*** Begin section ***

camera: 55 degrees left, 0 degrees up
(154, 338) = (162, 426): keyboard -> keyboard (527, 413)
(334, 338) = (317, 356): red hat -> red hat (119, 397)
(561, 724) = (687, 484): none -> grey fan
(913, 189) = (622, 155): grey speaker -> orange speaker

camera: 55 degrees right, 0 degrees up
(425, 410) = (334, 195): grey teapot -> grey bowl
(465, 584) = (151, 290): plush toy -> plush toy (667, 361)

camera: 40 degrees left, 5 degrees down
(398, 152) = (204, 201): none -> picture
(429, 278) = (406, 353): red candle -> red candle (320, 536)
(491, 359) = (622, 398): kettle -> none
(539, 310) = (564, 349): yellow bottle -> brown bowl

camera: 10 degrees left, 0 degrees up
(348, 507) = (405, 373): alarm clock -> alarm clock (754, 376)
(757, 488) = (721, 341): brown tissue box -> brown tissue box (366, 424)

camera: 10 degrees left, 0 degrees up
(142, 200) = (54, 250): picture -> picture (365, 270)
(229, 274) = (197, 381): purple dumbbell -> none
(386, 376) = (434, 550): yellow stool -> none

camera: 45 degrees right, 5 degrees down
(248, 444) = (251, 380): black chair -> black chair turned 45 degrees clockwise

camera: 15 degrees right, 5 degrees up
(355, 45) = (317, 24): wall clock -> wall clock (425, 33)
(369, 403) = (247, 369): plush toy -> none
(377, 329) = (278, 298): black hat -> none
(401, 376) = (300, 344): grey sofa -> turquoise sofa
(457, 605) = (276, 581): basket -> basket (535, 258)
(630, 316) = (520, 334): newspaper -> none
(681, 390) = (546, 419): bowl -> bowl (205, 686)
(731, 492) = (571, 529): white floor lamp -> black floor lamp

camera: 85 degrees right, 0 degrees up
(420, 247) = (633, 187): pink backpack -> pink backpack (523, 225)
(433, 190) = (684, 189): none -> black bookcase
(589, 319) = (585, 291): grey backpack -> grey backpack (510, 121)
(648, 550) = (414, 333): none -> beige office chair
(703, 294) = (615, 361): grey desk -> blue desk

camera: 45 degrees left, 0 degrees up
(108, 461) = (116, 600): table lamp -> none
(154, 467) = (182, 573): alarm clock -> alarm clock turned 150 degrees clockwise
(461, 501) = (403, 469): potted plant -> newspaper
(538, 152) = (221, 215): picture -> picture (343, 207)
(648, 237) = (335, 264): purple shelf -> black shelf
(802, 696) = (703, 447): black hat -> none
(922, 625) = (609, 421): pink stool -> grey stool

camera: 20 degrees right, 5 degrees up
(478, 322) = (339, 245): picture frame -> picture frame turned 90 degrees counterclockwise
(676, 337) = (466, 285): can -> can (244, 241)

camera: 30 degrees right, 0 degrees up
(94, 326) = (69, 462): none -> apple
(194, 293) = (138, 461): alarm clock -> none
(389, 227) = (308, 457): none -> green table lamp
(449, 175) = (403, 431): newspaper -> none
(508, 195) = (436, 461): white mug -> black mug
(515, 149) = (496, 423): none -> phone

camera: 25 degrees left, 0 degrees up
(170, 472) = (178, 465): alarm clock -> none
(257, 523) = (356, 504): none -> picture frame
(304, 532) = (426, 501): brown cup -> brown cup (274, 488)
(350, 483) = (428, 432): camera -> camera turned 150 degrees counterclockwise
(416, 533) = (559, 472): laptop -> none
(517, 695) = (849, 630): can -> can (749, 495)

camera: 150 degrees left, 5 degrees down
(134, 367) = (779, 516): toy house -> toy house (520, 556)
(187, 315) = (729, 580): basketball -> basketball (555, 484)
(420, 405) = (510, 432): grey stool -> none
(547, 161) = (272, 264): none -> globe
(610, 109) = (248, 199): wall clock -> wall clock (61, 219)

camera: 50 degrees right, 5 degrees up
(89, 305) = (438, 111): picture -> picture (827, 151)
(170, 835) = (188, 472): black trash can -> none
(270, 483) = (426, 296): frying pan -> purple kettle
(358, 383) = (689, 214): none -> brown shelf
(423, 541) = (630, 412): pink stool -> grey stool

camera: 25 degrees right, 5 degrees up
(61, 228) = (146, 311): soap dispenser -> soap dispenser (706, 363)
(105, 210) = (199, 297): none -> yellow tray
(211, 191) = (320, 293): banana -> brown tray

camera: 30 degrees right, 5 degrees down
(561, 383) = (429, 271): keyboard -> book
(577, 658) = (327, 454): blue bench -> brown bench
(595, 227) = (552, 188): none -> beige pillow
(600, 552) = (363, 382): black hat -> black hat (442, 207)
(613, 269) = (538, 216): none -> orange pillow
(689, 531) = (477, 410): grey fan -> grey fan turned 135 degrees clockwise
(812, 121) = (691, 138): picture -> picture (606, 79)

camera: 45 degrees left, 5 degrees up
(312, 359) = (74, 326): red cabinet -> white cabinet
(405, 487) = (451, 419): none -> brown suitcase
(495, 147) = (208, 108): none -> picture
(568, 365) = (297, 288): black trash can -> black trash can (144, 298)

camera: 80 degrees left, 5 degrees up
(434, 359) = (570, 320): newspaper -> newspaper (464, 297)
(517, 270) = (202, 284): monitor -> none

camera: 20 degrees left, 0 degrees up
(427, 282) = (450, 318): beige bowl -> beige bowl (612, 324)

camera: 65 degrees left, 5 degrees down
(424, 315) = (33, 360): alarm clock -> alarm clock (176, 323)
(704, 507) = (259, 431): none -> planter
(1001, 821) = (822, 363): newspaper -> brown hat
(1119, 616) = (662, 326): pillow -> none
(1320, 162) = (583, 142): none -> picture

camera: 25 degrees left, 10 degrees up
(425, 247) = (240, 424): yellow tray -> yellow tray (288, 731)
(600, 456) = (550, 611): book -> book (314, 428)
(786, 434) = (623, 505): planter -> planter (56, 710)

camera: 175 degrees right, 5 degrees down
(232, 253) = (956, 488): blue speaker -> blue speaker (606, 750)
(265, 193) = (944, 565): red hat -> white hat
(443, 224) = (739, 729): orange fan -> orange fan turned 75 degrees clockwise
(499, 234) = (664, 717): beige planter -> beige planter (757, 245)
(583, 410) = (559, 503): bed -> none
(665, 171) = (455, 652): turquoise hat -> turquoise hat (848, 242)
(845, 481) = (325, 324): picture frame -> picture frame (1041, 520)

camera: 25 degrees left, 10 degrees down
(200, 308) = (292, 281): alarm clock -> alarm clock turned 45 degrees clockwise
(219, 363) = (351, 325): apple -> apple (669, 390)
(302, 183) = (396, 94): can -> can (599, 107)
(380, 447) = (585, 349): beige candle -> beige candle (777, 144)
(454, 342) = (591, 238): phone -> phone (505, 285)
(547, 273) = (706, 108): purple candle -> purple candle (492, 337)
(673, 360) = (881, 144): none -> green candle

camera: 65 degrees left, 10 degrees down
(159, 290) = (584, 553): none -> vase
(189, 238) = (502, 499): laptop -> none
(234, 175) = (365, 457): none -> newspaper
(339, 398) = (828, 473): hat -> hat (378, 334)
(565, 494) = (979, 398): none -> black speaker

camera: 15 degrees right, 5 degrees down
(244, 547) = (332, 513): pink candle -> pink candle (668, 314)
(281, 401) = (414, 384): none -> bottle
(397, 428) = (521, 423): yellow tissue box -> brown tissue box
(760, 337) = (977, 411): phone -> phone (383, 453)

*** End section ***

◆ What you are asked to do
In the listing above, find the line holding "(405, 487) = (451, 419): none" and the line holding "(427, 282) = (450, 318): beige", then output those two lines and every line between them exactly.

◆ Exercise answer
(405, 487) = (451, 419): none -> brown suitcase
(495, 147) = (208, 108): none -> picture
(568, 365) = (297, 288): black trash can -> black trash can (144, 298)

camera: 80 degrees left, 5 degrees up
(434, 359) = (570, 320): newspaper -> newspaper (464, 297)
(517, 270) = (202, 284): monitor -> none

camera: 20 degrees left, 0 degrees up
(427, 282) = (450, 318): beige bowl -> beige bowl (612, 324)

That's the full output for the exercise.